Sí, celebramos la vida. Una gran apología al nacimiento, no de Jesús en particular, sino en general: el surgimiento de nuestra vida, de las nuevas que trae el porvenir, de nuestra perseverancia en el ser y la del resto de la humanidad. La navidad es la antítesis de aquella otra festividad cristiana, de ese carnaval de la muerte que es la "semana santa". Erigimos un tributo a la vida, a la abundancia: comemos, bebemos, regalamos, recibimos y compartimos, más en nombre de Saturno que del propio Cristo. ¿Tendría razón Nietzsche en que las religiones politeístas son más acordes a las altas virtudes del espíritu humano?. Puede que al final el gran ciclo del sincretismo acabe por regresar el mito a sus orígenes. 

Seguía yo observando la escena y perdiéndome en estas conclusiones cuando ya había comprendido que, a pesar del valor poético y filosófico de la misma (de tener alguno) también podría no ser cierta más allá de mi subjetividad y la de algunos pocos. ¿Resta esto motivos para señalarla y presentar a la sociedad su no tan certero retrato? Juzgad ustedes.
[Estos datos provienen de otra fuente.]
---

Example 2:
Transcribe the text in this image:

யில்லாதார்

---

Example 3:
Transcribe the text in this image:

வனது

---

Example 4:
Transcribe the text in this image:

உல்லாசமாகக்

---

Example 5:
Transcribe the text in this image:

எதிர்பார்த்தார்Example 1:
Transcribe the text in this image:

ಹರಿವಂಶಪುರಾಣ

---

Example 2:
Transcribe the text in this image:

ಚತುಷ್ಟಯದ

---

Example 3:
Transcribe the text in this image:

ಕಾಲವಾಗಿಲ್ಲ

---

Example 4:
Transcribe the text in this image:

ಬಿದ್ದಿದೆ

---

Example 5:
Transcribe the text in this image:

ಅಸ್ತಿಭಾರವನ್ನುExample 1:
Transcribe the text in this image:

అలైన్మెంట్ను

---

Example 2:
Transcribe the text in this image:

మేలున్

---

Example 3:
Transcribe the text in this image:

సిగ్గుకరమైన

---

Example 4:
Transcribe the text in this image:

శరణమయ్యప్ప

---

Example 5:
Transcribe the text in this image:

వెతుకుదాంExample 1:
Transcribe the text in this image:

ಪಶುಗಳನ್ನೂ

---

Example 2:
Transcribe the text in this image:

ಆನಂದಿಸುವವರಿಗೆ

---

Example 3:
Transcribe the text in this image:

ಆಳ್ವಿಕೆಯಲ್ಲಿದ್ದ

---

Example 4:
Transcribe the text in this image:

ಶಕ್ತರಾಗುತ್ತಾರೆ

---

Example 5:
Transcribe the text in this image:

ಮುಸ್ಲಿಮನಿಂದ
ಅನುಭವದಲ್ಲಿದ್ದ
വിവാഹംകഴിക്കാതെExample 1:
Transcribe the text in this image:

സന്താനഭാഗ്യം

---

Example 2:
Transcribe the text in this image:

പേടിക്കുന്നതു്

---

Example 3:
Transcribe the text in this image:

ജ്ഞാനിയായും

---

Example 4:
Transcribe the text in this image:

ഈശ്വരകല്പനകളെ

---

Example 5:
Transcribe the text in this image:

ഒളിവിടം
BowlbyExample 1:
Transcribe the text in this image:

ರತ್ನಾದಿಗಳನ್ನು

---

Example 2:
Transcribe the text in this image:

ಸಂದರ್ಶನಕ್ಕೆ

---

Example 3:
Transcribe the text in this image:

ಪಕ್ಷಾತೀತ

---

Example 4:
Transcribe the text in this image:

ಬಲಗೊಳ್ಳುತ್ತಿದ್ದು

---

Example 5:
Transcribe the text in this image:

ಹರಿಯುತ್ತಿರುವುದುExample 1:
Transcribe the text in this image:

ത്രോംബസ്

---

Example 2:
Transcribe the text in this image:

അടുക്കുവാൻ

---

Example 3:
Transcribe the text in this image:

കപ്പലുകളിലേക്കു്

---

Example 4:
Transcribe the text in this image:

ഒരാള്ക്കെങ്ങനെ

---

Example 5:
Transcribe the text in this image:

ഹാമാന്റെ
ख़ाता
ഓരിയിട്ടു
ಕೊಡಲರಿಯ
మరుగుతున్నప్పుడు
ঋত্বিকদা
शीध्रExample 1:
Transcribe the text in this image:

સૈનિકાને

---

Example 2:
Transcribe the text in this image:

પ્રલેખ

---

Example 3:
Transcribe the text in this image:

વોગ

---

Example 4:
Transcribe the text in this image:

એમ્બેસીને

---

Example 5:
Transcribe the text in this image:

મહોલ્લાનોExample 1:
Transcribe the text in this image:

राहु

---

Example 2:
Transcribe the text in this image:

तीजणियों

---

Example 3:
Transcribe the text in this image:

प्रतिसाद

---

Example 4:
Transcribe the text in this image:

Ciertamente somos más libres cuando nos autodeterminamos y con mayor certeza pongo esta práctica por encima del flotar entre la marea de la inercia: la reestructuración y la edificación de la nueva idea en el subconsciente comienza como un asumirse individual, pero son las posturas de algunos pocos las que rompen con el statu quo y abren la senda a un nuevo imaginario colectivo. Autodeterminación, decía, para celebrar bajo nuestros términos, o para no hacerlo; para festejar la vida un veinticuatro de diciembre, o para trabajarlo solitario en el lobby de un viejo edificio, sin presión, pensando celebrar en cualquier otro momento...o todos los días.

Salí de la iglesia con la idea reforzada de que es posible aprender algo valioso en cualquier lugar, si se está dispuesto a observar con detenimiento, y con la convicción de que de allí en adelante podría desear una feliz natividad y que ello significase realmente algo.